Our youngest son joined us to watch the film. We found it necessary to pause the film from time to time to explain the history and culture behind the racial tensions depicted. Although my son has a pretty good grounding in the history of slavery and the Civil War, and has been taught for years about the civil rights movement, he simply had no context for understanding early 1970s race issues, especially with respect to the South.
It took me quite a bit of explaining before my son could even begin to fathom some of the movie scenes that showed racially charged events. He just could not seem to grasp why anyone would consider someone superior or inferior on the basis of race. He couldn't figure out why anyone should be treated differently on the basis of race. It made no sense to him.
My son attends school with people of various races. To him, all of these are just people. Sure, people look different. But, so what?

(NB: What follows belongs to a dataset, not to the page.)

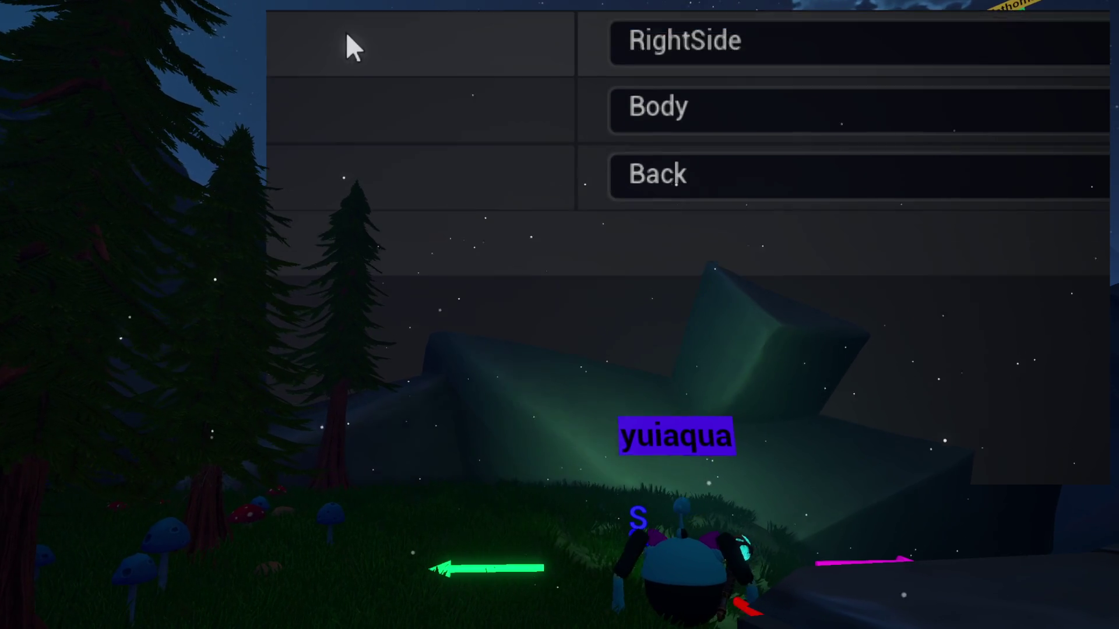
{"action": "scroll", "coordinate": [349, 34], "scroll_direction": "up", "scroll_amount": 3}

I greatly enjoyed the 12-year-old film, which portrays football as the catalyst for overcoming the harsh realities of culturally enforced racism. The coaches are depicted as heroes, but interviews with the actual coaches included in the bonus features make it clear that they did not see themselves that way. They gave much of the credit to the boys on the team. They seemed to suggest that youth often have the ability to transcend issues that stymie adults.
In truth, the film is about far more than football or racism. It's about the triumph of the human spirit. We tend to love stories of this nature because we have all had a taste of this kind of accomplishment and because such stories speak to the best that is within each of us.
I was glad for an opportunity to discuss our nation's history of racism. I would no more want to hide the truth of these ugly episodes than I would want to bury the history of the Holocaust. Our country is still far from perfect when it comes to racial issues. But I think my son's attitudes about race show how far we've come in the past 40 years.